None of this would have happened if not for one at bat by Allen Craig in the eighth inning.  At the time, the Cardinals were trailing 7-4 and Derek Holland was into the game in relief.  Holland had held the Cardinals scoreless for 8 1/3 innings in Game Four and was doing that again in his third inning of work.

Allen Craig turned on Holland’s second delivery and sent the ball deep into the left field seats for a solo home run.   At the time, Craig’s run was more of a footnote than a turning point.  All of that changed one inning later when the Cardinals score a pair of runs on a David Freese triple.  If Craig does not hit that home run, Texas might have won the game, and the World Series.

October 28 – Texas at St. Louis

Game Seven of the World Series.  The winner goes home a champion and the loser looks forward to repeating next year.  In a cruel bit of irony, Texas jumped out to a quick 2-0 lead in the first inning, the same lead they had in the ninth and tenth innings the night before.   And just as the Cardinals did in those two occasions, they quickly tied the game thanks to a David Freese double.

This game will be remembered for the gutsy performance of Chris Carpenter, throwing on short rest.   Or perhaps Jason Motte finally earning the title of closer, joining Bruce Sutter and Adam Wainwright as the last two relievers to close out a World Series in St. Louis.   Maybe we will remember Yadier Molina collapsing at home plate, relieved that the season was finally over, or Tony La Russa finally showing some cheer as he ran out of the dugout.

Do you know who drove in the game winning run ?   It was not David Freese, Albert Pujols, Lance Berkman or Matt Holliday (who did not even play).   It was Allen Craig, and it happened in the third inning.   Just as he had done in Game Three, Craig launched a Matt Harrison 3-2 pitch deep into the seats for a 3-2 Cardinals lead.     Two innings later, the control problems that had plagued the Rangers pitchers caught up to them, and St. Louis extended the lead to 5-2.   That would be the final score as Octavio Dotel, Arthur Rhodes, Lance Lynn and Jason Motte get the final nine outs.   And the Cardinals earn their eleventh title.

That’s right, Mr.

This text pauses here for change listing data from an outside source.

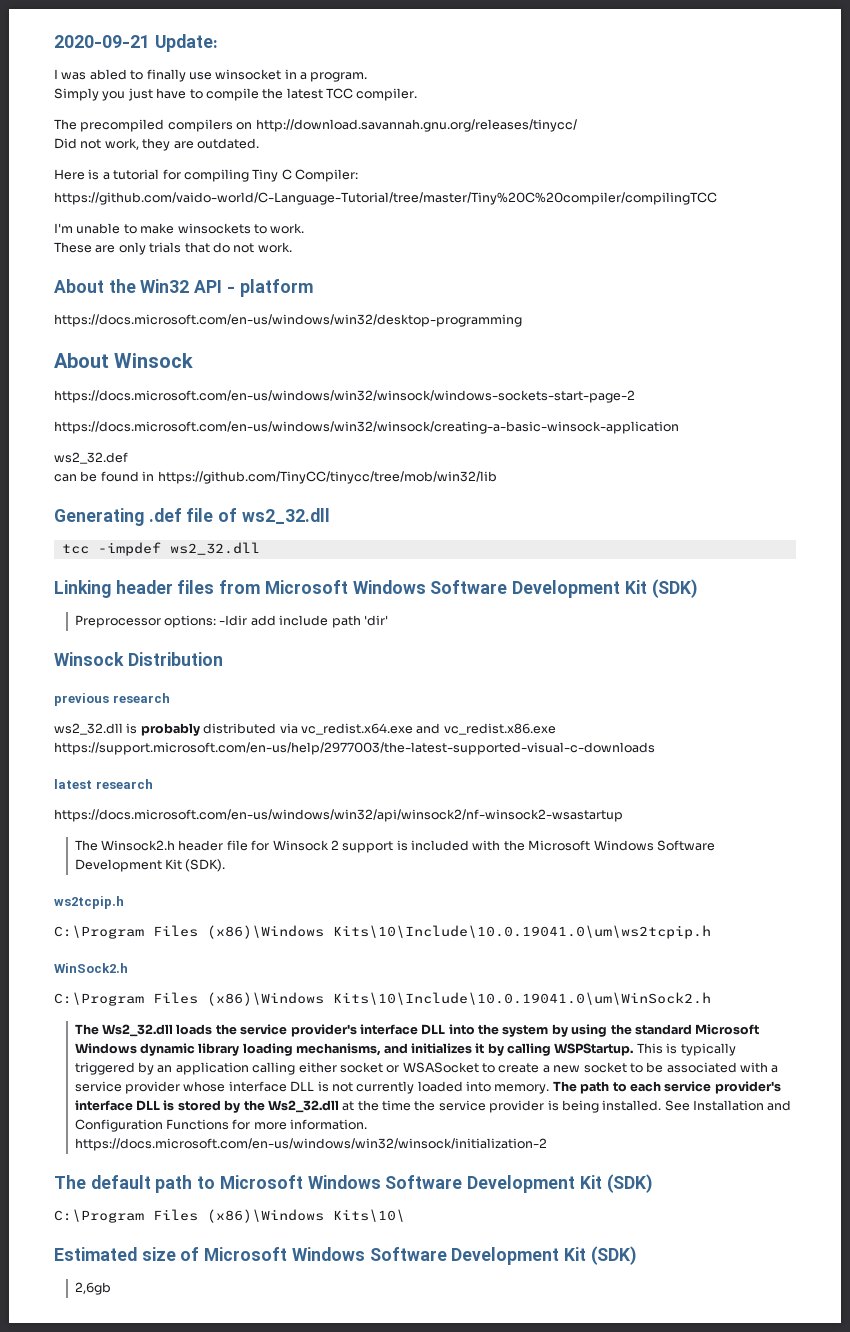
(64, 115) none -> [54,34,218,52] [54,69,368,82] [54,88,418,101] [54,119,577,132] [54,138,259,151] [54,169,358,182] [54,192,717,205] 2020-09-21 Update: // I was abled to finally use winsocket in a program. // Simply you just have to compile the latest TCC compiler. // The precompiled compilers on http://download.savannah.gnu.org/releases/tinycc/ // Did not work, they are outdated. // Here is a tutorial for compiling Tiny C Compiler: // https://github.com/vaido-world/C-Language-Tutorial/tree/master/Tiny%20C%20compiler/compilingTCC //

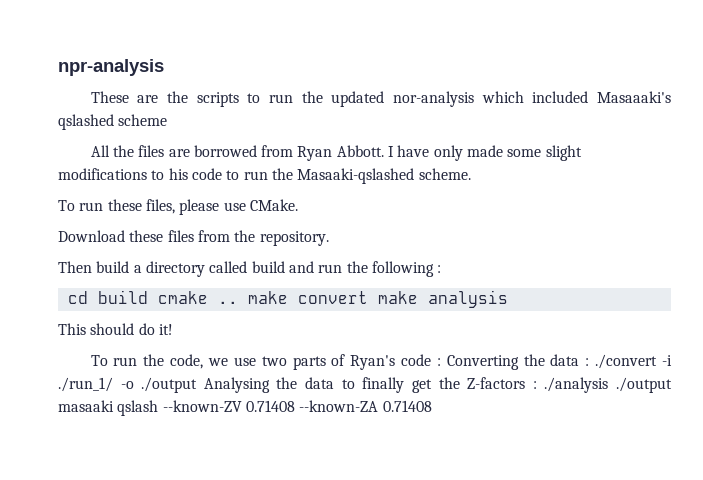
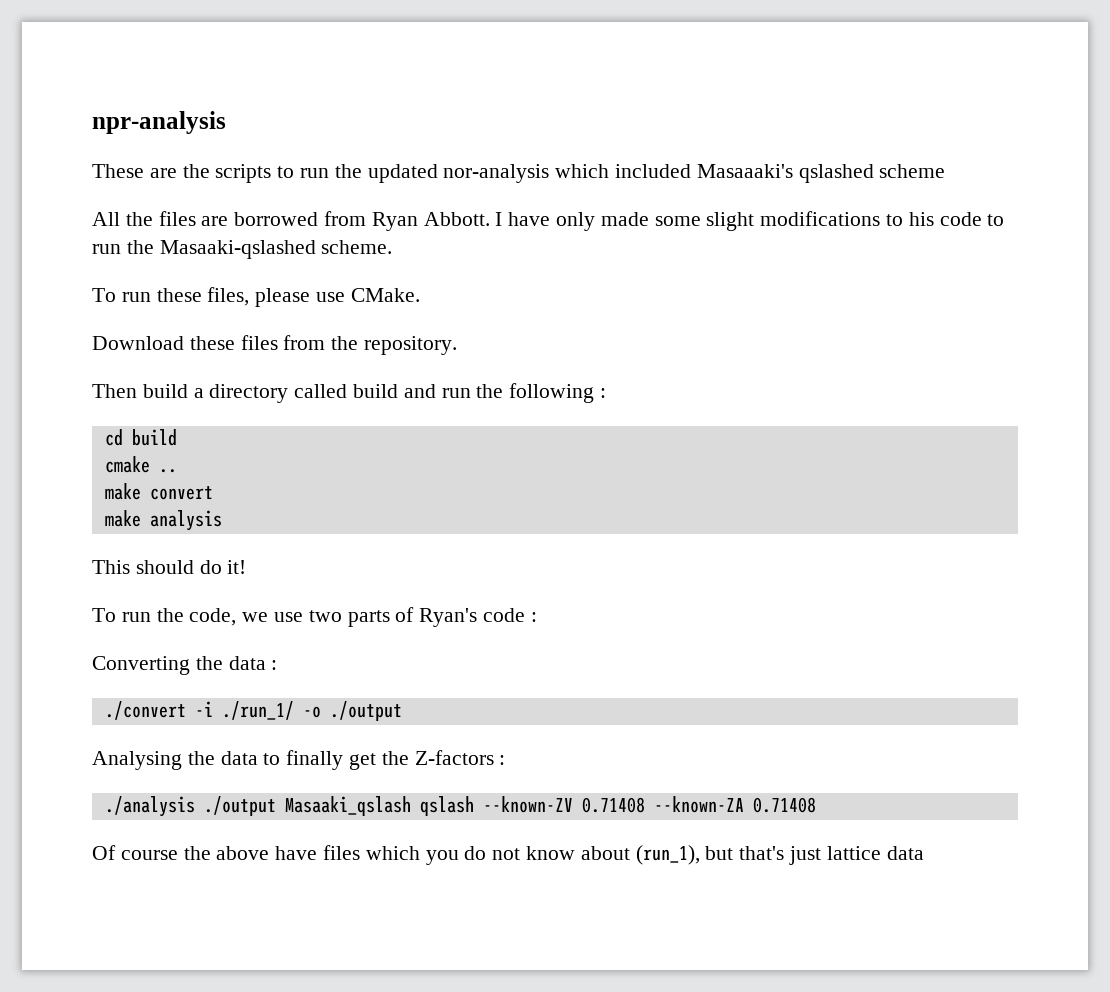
(148, 297) none -> (177, 437) //
(238, 302) none -> (177, 471) //
(368, 297) none -> (213, 493) //
(441, 362) none -> (537, 617) //
(590, 362) none -> (278, 665) //
(198, 385) none -> (402, 711) //
(537, 385) none -> (506, 760) //
[58,400,114,412] masaaki -> [284,796,411,816] Masaaki_qslash
(432, 406) none -> [92,845,924,865] // Of course the above have files which you do not know about (run_1), but that's just lattice data

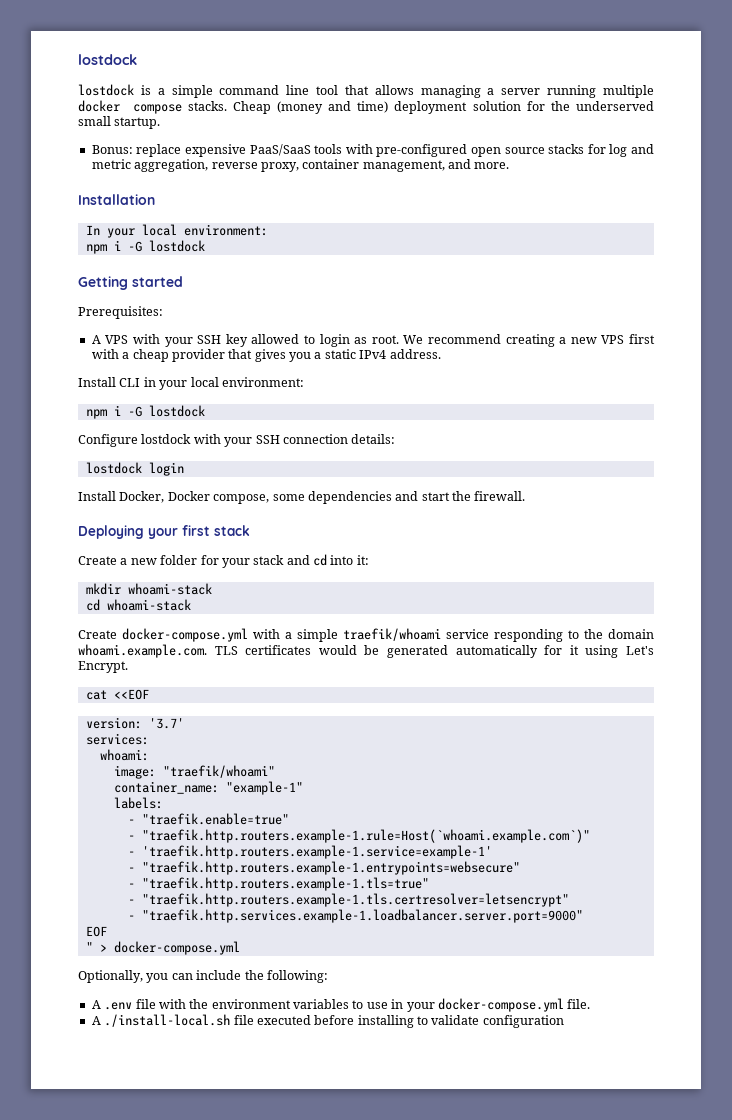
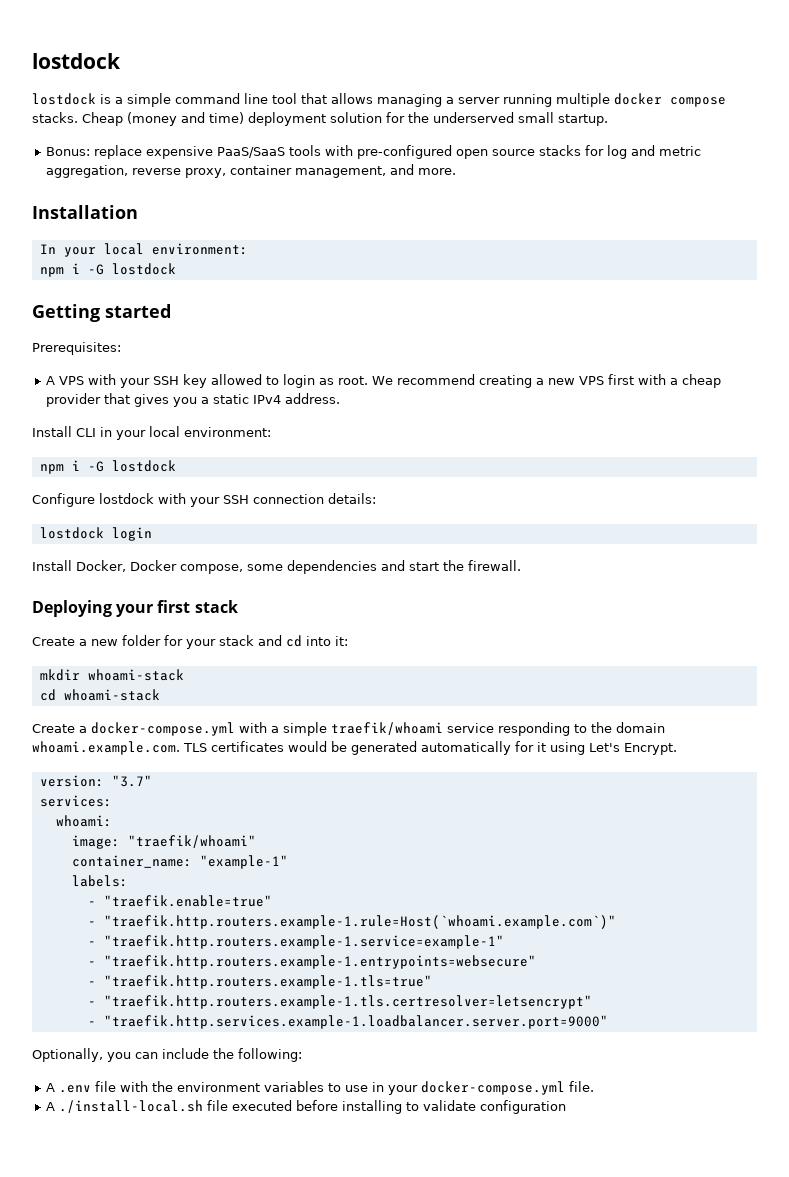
(117, 634) none -> [79,726,87,733] a
[85,689,149,700] // cat <<EOF -> (677, 749) none
[148,718,184,729] '3.7' -> [111,775,152,787] "3.7"
[141,845,492,859] 'traefik.http.routers.example-1.service=example-1' -> [103,935,504,949] "traefik.http.routers.example-1.service=example-1"
[85,926,107,937] [85,941,240,955] // EOF // " > docker-compose.yml -> (608, 1022) none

Craig.  You can clap now because you are no longer a AAAA player.  You have a World Series Championship, and instrumental in winning it.  David Freese earned the NLCS and WS MVP awards with an amazing display of offense, but let’s not forget Allen Craig’s role in making that happen.  Craig also has very bright future and we look forward to seeing many more images like this.